Tutorial

Here is a simple example of the usage of the API of hydroeval to assess the goodness of fit between simulated and observed streamflow time series.

Importing the package and checking its version.
>>> import hydroeval
>>> print(hydroeval.__version__)
0.1.0

Load streamflow time series

Example files are provided in the folder sample_data/ in order for anyone to reproduce this tutorial. Because this is a NetCDF file, we are going to use the Python package netCDF4 to read the data in, but hydroeval is independent of the file format you are working with because it only requires numpy.ndarray as inputs for streamflow time series.

Reading in the streamflow dataset.
>>> from netCDF4 import Dataset
>>> from cfunits import Units
>>> with Dataset('sample_data/catchment.sim.flow.nc', 'r', format='NETCDF4') as f:
...     sim_flow = f.variables['flow'][:]  # ensemble of simulated streamflow series
...     sim_flow_units = Units(f.variables['flow'].units)
...     sim_time = f.variables['time'][:]  # timestamps for simulated period
...     sim_time_units = Units(f.variables['time'].units, f.variables['time'].calendar)
>>> print(sim_flow.shape, sim_time.shape)
(20, 4383) (4383,)
>>> with Dataset('sample_data/catchment.obs.flow.nc', 'r', format='NETCDF4') as f:
...     obs_flow = f.variables['flow'][:]  # observed streamflow series
...     obs_flow_units = Units(f.variables['flow'].units)
...     obs_time = f.variables['time'][:]  # timestamps for observed period
...     obs_time_units = Units(f.variables['time'].units, f.variables['time'].calendar)
>>> print(obs_flow.shape, obs_time.shape)
(4383,) (4383,)

It can be a good idea to check that the simulated and observed datasets feature the same units. To do so, we are going to use the instantiation of cfunits.Units as done above to compare the units.

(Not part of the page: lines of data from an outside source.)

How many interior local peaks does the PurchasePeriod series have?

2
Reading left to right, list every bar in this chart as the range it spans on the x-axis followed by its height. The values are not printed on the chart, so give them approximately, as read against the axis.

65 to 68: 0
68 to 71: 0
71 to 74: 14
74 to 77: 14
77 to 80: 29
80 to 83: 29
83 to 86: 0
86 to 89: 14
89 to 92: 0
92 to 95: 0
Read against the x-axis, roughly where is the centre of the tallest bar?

Checking consistency in units.
>>> sim_flow_units.equals(obs_flow_units)
True
>>> sim_time_units.equals(obs_time_units)
True

It is also useful to check that the datasets are actually covering the same period, which can be safely done on the timestamps now we know that the units are equal.

Checking consistency in periods covered.
>>> import numpy
>>> numpy.array_equal(sim_time, obs_time)
True

Calculate any available objective function

Now that the dataset is loaded in memory, it is time to use hydroeval to compare the simulated and observed hydrograph(s). To do so, import hydroeval, which will give you access to its evaluator Python function as well as all objective functions implemented in hydroeval (as Python functions as well).

By default, hydroeval expects the time dimension to be on axis=0. In this example, this is not the case, so we need to specify explicitly that it is on axis=1.

For single-component objective functions such as nse, the value returned is either a scalar if only one simulation time series is evaluated, or a 1-dimensional numpy.ndarray if the several simulation time series are evaluated.

Calculating the Nash-Sutcliffe Efficiency nse.
>>> from hydroeval import evaluator, nse
>>> my_nse = evaluator(nse, sim_flow, obs_flow, axis=1)
>>> print(my_nse.shape)
(20,)
>>> print(my_nse[0])
0.34650484836206363

Note

hydroeval performs pairwise deletion when missing values in the observed streamflow timeseries occur. Missing values should be set to numpy.nan (Not A Number) in the observed numpy array for hydroeval to be aware of the positions of the values to pairwise delete in both observed and simulated time series.

For multi-component objective functions such as kge and its variants, the orientation of the input array is preserved in the output array (i.e. the time dimension will be reduced to the number of components in the objective function).

Calculating the Kling-Gupta Efficiency kge on inverse-transformed flows.
>>> from hydroeval import evaluator, kge
>>> my_kge = evaluator(kge, sim_flow, obs_flow, axis=1, transform='inv')
>>> print(my_kge.shape)
(20, 4)
>>> print(my_kge[0, :])
[0.72655082 0.84278148 0.95663804 1.21949153]